***** DATA LISTING *****

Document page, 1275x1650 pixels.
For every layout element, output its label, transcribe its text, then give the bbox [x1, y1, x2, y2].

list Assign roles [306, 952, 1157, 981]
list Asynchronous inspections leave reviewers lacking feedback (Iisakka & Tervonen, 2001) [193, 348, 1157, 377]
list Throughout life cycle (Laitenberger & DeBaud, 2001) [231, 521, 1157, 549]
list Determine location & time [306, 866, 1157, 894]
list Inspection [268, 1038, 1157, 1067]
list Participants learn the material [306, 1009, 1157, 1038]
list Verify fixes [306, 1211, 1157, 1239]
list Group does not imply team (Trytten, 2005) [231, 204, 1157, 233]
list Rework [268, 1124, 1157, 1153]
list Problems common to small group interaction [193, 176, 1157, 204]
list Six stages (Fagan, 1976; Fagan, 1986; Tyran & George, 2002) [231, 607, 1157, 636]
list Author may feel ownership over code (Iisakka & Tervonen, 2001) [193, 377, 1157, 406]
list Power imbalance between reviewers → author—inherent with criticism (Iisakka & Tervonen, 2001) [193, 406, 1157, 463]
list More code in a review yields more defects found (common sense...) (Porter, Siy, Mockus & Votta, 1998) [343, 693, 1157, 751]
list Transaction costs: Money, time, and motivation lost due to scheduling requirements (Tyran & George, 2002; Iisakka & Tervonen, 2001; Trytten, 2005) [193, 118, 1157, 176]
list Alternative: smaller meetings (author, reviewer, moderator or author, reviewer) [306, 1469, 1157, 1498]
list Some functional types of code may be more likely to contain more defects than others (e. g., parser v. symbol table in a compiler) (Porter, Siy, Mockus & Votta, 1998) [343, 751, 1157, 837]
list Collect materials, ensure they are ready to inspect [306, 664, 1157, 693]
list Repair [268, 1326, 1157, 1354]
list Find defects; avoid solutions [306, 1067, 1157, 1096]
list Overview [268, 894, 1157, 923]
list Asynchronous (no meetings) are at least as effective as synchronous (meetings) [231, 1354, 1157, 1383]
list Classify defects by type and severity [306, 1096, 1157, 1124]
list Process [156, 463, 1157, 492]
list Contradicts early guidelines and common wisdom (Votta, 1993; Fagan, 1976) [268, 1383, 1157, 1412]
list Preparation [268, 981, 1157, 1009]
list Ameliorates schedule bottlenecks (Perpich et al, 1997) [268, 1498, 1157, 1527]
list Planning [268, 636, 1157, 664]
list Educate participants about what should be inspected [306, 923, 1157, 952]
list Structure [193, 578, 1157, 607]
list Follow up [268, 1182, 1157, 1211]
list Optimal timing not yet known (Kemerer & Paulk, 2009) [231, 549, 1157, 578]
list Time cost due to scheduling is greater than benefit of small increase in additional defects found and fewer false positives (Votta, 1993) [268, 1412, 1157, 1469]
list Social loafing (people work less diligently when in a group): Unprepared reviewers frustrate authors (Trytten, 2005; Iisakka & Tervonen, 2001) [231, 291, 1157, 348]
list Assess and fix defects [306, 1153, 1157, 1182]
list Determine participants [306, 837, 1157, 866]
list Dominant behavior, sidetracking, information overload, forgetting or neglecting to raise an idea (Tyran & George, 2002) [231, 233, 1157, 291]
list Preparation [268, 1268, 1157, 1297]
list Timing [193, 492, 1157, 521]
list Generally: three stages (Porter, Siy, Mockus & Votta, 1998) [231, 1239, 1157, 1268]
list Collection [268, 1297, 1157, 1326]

*****
***** DATA LISTING *****

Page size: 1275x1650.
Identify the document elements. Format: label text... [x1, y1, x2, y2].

*****
***** DATA LISTING *****

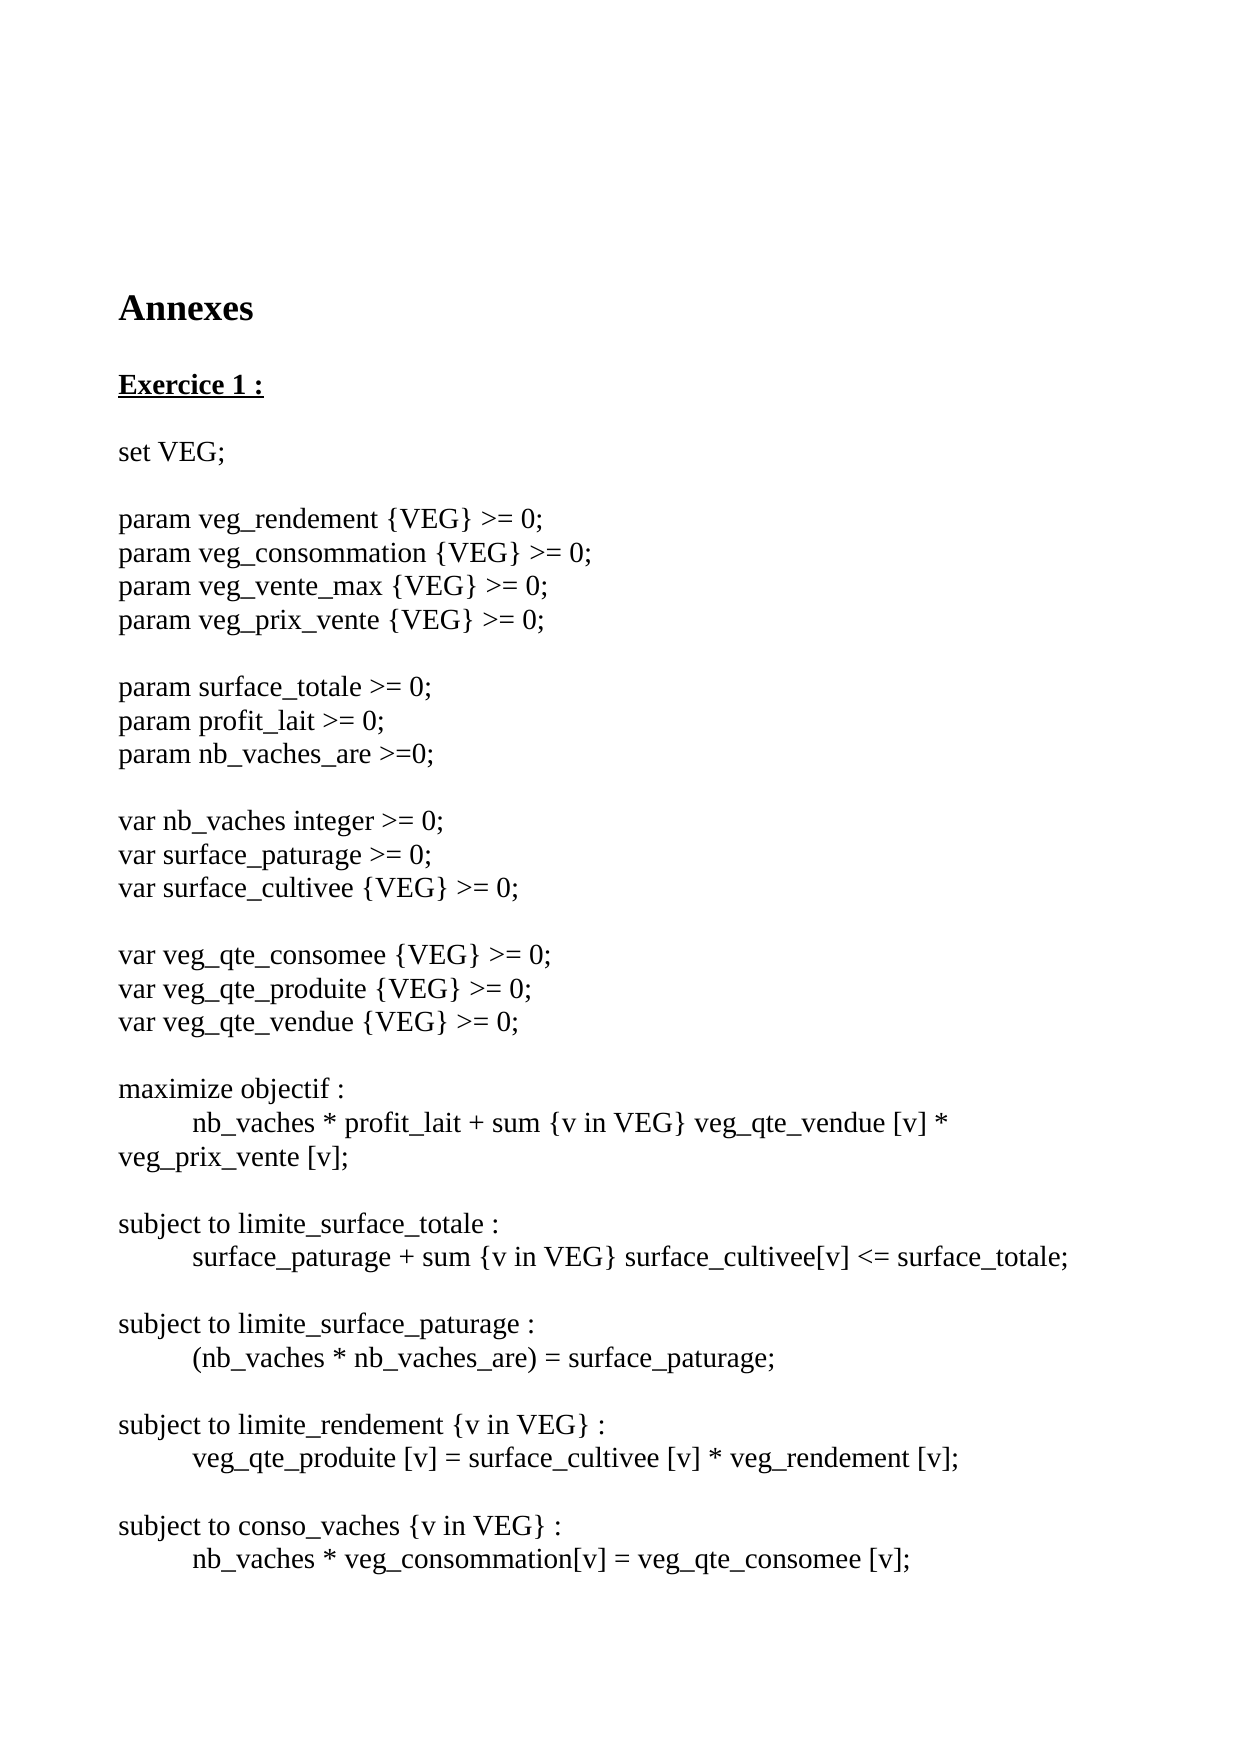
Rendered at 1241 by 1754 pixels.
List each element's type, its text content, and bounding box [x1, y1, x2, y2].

*****

WHAT THE TASK REQUIRES>
Copy out the entry lines starting at the one that contains "Page size: 1275x1650." and ending at the one that contains "Identify the document", word for word.

SOLUTION>
Page size: 1275x1650.
Identify the document elements. Format: label text... [x1, y1, x2, y2].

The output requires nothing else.